(EXCERPT)

# Fort Lee Live Results



## masterofthebass (Mar 6, 2009)

I'll be setting this up tomorrow with Kegham. Hopefully it will work.


http://cube.danrcohen.com/results/


----------



## kickinwing2112 (Mar 6, 2009)

Ill be checking in for sure, goodbye 5x5x5-7x7x7 world records and good luck Dan!


----------



## Lucas Garron (Mar 6, 2009)

Live results will take over the world! 

(Gone are the days of waiting for results...)


----------



## Bryan (Mar 6, 2009)

Dan, would it be possible to get this code? Also, how easy is it to export from the spreadsheet to this webpage? I would like to set this up for future competitions.


----------



## JBCM627 (Mar 6, 2009)

Bryan said:


> Also, how easy is it to export from the spreadsheet to this webpage?



I have been under the impression that for this script, results are stored in a database, are entered in a web browser, and getting the spreadsheet requires exporting the database (correct me if I am wrong).

For the Ohio Open results, I found an Excel reader script instead, which will display to my liking the WCA .xls file (which is quite a bit easier to manage than a database ). More significantly, this script could also be used to grab data from the .xls and transfer it to a database if people are interested.


----------



## masterofthebass (Mar 6, 2009)

I've actually completely changed my results system Jim 

All you need to do, is have a mysql DB set up. In the Excel sheet, I use Bob's magic equations to generate mysql commands, so when you upload the xls file via a webpage, it parses those commands and executes them on the database. All you need to do to update the results, is to just upload the new xls. 


As for seeing the code, it was my first program written in php, so it may be silly looking, but I'll give it up if you want. It will probably be easier to do this via e-mail, so just send me a message if you are still interested.


----------

(End EXCERPT)

_WORK INSTRUCTIONS:_
From the Fort Lee live results thread, return everything from "(Gone are the" down to "for future competitions." without changing a word.

(DATASET)

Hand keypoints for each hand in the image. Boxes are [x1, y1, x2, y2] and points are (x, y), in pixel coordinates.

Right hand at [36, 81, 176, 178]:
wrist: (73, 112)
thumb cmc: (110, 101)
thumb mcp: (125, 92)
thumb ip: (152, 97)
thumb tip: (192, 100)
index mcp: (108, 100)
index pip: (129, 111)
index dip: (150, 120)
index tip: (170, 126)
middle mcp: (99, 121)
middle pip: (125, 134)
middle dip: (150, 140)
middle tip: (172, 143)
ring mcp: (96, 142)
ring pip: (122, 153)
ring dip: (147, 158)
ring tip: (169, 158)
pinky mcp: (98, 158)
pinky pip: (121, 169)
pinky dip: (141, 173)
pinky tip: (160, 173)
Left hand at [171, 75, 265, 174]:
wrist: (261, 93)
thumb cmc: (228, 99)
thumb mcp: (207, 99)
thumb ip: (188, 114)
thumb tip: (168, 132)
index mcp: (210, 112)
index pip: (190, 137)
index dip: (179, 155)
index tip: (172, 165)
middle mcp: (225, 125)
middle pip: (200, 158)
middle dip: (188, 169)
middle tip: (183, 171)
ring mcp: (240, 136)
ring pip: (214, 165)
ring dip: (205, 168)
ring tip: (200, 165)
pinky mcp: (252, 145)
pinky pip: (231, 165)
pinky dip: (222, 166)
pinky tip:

(End DATASET)

_SOLVED PROBLEM:_
(Gone are the days of waiting for results...)


----------



## Bryan (Mar 6, 2009)

Dan, would it be possible to get this code? Also, how easy is it to export from the spreadsheet to this webpage? I would like to set this up for future competitions.